- **Testo in esame**
━━━━━━━━━━━━━━━━━━━━

Davvero è possibile fare amicizia con gli avversari?
Noi abbiamo pensato di organizzare il “terzo tempo”, coinvolgendo anche i genitori dei nostri ragazzi. È un’idea che abbiamo preso dal rugby: a fine partita i genitori dei nostri ragazzi preparano la merenda da condividere con i ragazzi della squadra avversaria. Anche ai genitori chiediamo che si comportino in maniera corretta quando assistono alle partite: è giusto dare sostegno alla squadra, anche il tifo “caldo” ci piace ma deve essere sempre “per” la squadra del cuore e mai “contro” gli avversari.
Ci sono state incomprensioni in questi anni?
Poco tempo fa, stavo arbitrando una partita di campionato (fino ai Giovanissimi, le partite di calcio della FIGC sono arbitrate dai dirigenti e non dagli arbitri federali) e uno dei nostri giocatori si è rivolto, a me, in maniera piuttosto volgare, in un eccesso di rabbia, per una ingiustizia, secondo lui, subita. Negli spogliatoi l’ho ripreso con fermezza davanti a tutti, per far comprendere la gravità del gesto, ma senza alcuna intenzione di mortificare il ragazzo. Il genitore, che aveva sentito il mio intervento, fuori dagli spogliatoi, è intervenuto, perché il rimprovero gli è sembrato eccessivo. Abbiamo avuto un duro scontro e poi ci siamo chiariti. Come direttivo, abbiamo deciso di non far partecipare la squadra alla successiva partita di campionato, perdendola a tavolino e prendendo la relativa sanzione da parte della Federazione; nella successiva partita abbiamo tenuto fermo, per un turno, anche il nostro giocatore, che si era macchiato del brutto gesto. Abbiamo voluto dare un segnale, soprattutto ai genitori, affinché tutti comprendano quali sono le nostre priorità e come vogliamo che ci si comporti durante le partite, sia in campo sia sugli spalti.

━━━━━━━━━━━━━━━━━━━━

- **Dati forniti**

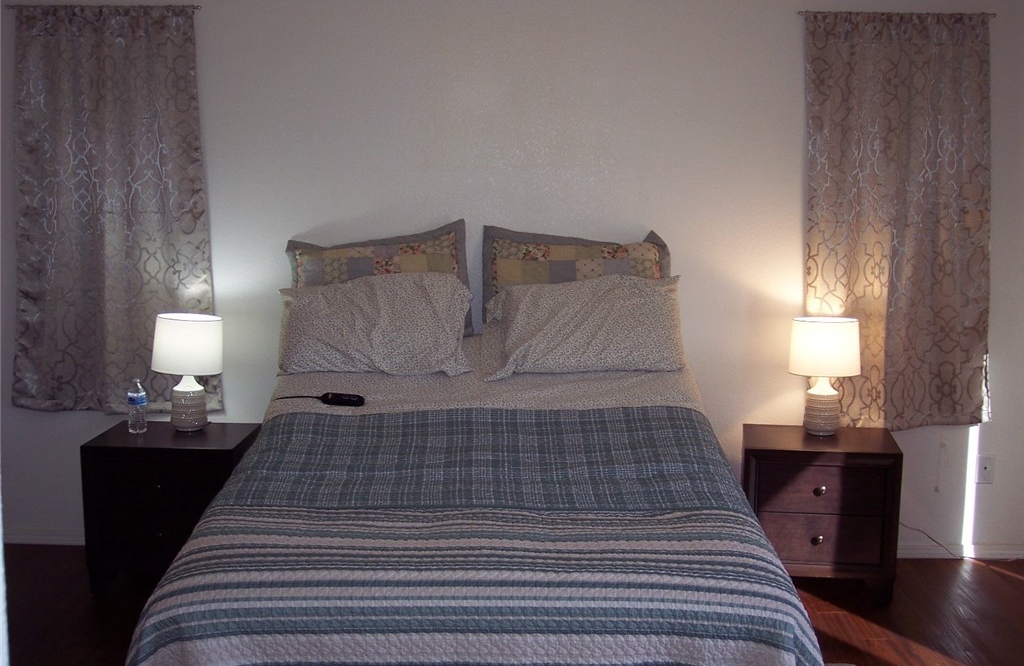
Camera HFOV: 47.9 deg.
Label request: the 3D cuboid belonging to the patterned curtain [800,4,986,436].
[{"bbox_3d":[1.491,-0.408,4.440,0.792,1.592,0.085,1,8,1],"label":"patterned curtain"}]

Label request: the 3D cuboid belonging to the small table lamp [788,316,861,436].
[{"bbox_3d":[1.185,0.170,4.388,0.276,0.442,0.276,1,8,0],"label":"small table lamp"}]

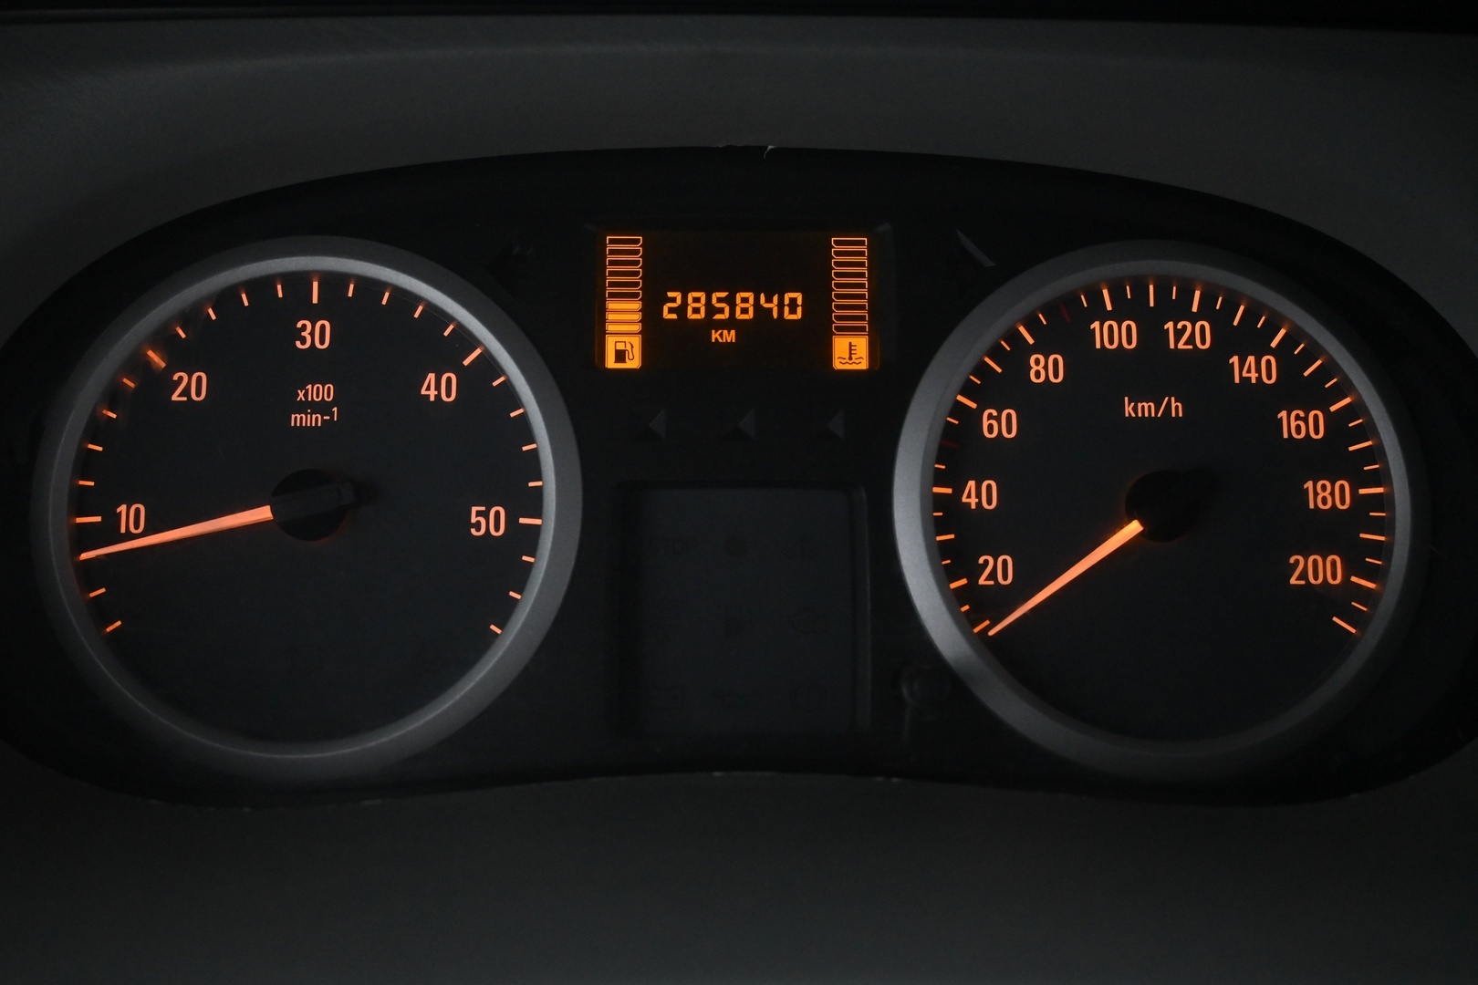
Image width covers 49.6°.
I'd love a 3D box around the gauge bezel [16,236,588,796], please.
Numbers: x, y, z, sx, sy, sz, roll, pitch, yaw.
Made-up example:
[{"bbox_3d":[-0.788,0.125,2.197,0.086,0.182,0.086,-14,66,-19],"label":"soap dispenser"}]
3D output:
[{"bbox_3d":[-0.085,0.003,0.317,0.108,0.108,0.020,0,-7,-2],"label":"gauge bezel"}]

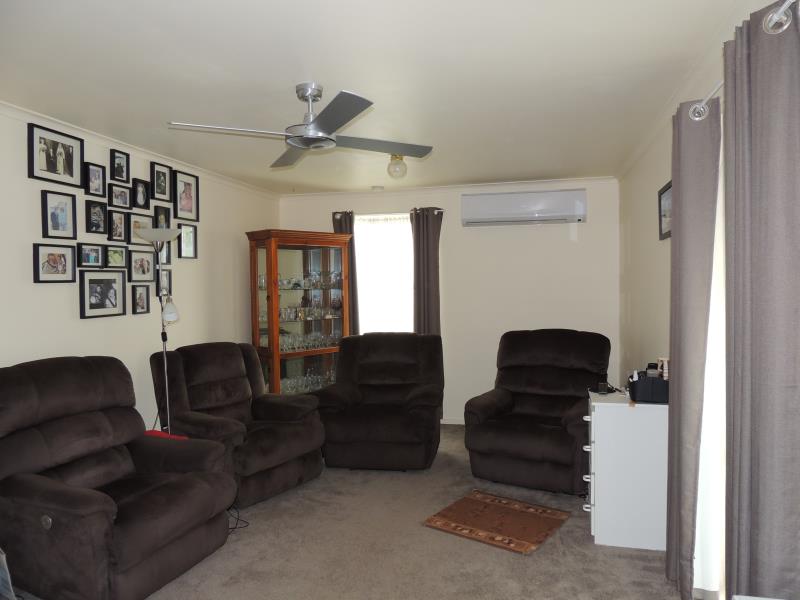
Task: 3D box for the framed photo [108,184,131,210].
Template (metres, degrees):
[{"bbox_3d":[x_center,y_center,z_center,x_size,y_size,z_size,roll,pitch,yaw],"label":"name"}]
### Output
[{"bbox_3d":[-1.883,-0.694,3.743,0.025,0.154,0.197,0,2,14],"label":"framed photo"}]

━━━━━━━━━━━━━━━━━━━━

- **Consegna**
Per favore, ricopia dal testo in esame il passo che comincia con le parole "Davvero è possibile" e si chiude dopo "in questi anni?".

- **Risposta**
Davvero è possibile fare amicizia con gli avversari?
Noi abbiamo pensato di organizzare il “terzo tempo”, coinvolgendo anche i genitori dei nostri ragazzi. È un’idea che abbiamo preso dal rugby: a fine partita i genitori dei nostri ragazzi preparano la merenda da condividere con i ragazzi della squadra avversaria. Anche ai genitori chiediamo che si comportino in maniera corretta quando assistono alle partite: è giusto dare sostegno alla squadra, anche il tifo “caldo” ci piace ma deve essere sempre “per” la squadra del cuore e mai “contro” gli avversari.
Ci sono state incomprensioni in questi anni?